■ Instructions to follow: In the listing below, look for "with" and copy every line that has it.

■ Material for the task:
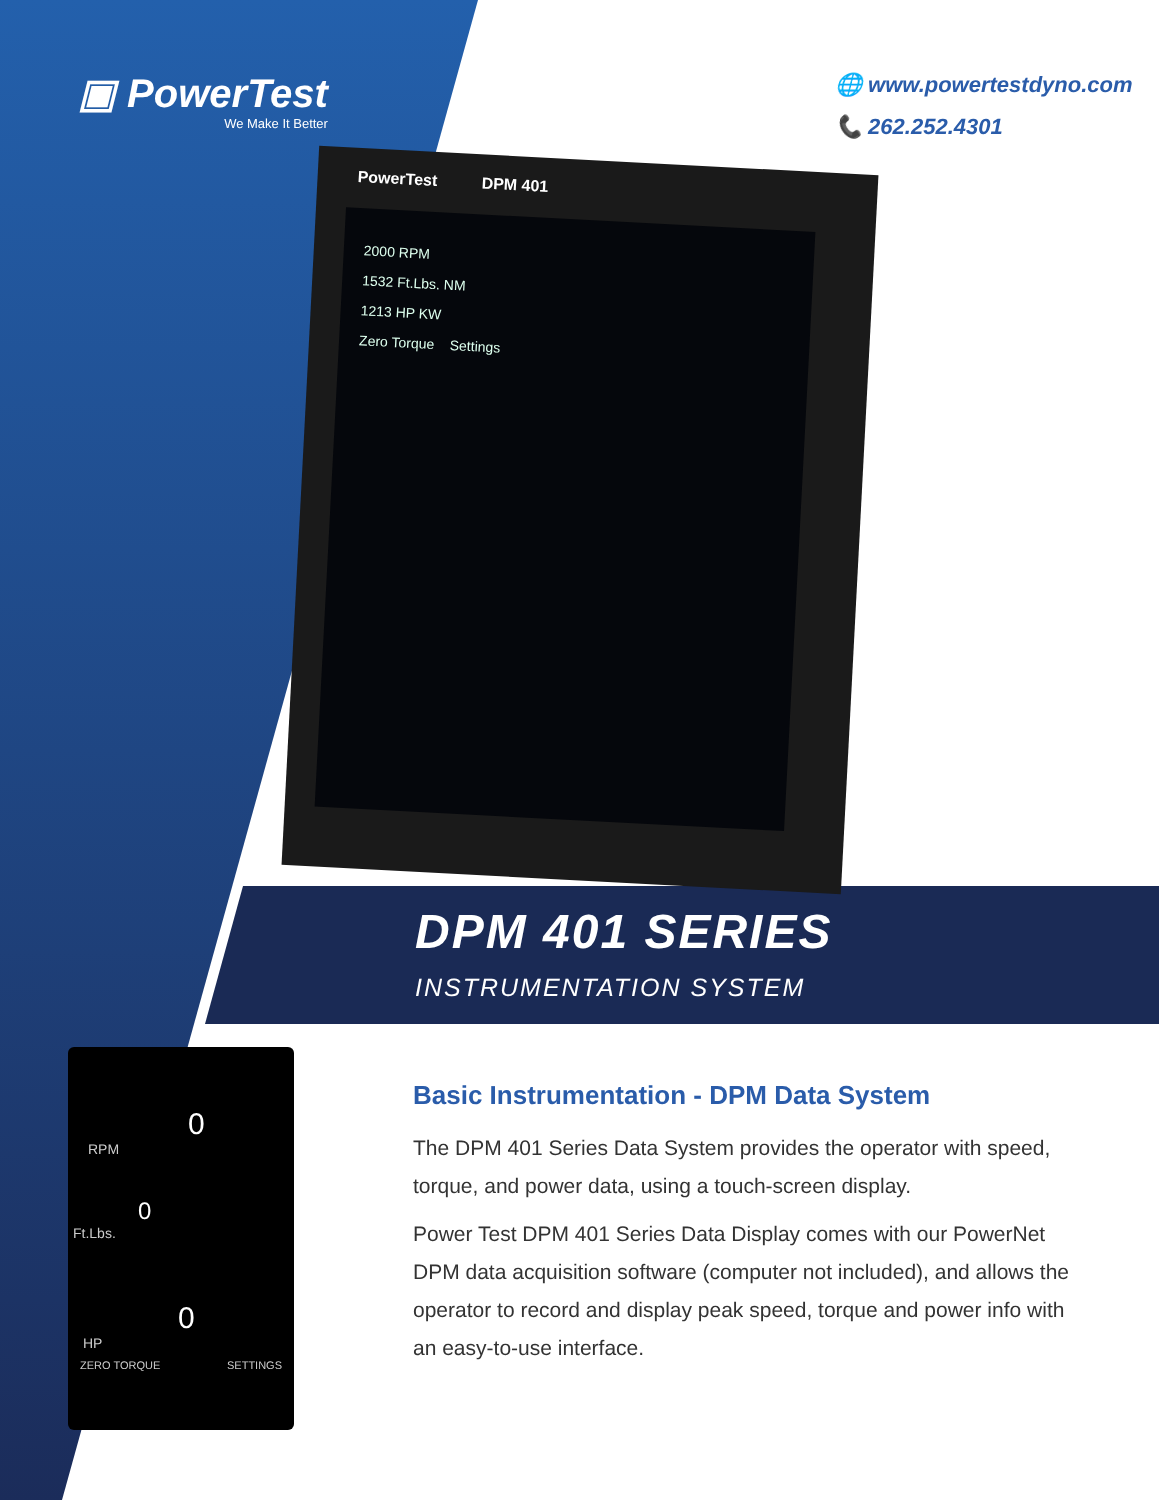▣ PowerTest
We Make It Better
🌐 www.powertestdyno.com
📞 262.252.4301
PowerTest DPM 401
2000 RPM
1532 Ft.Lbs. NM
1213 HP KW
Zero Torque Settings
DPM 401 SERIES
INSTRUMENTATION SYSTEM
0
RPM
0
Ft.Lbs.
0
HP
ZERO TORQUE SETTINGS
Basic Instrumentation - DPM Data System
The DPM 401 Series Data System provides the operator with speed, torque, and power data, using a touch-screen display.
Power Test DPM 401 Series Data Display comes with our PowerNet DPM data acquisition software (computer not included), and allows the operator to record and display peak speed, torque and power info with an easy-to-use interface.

■ Solved problem:
The DPM 401 Series Data System provides the operator with speed, torque, and power data, using a touch-screen display.
Power Test DPM 401 Series Data Display comes with our PowerNet DPM data acquisition software (computer not included), and allows the operator to record and display peak speed, torque and power info with an easy-to-use interface.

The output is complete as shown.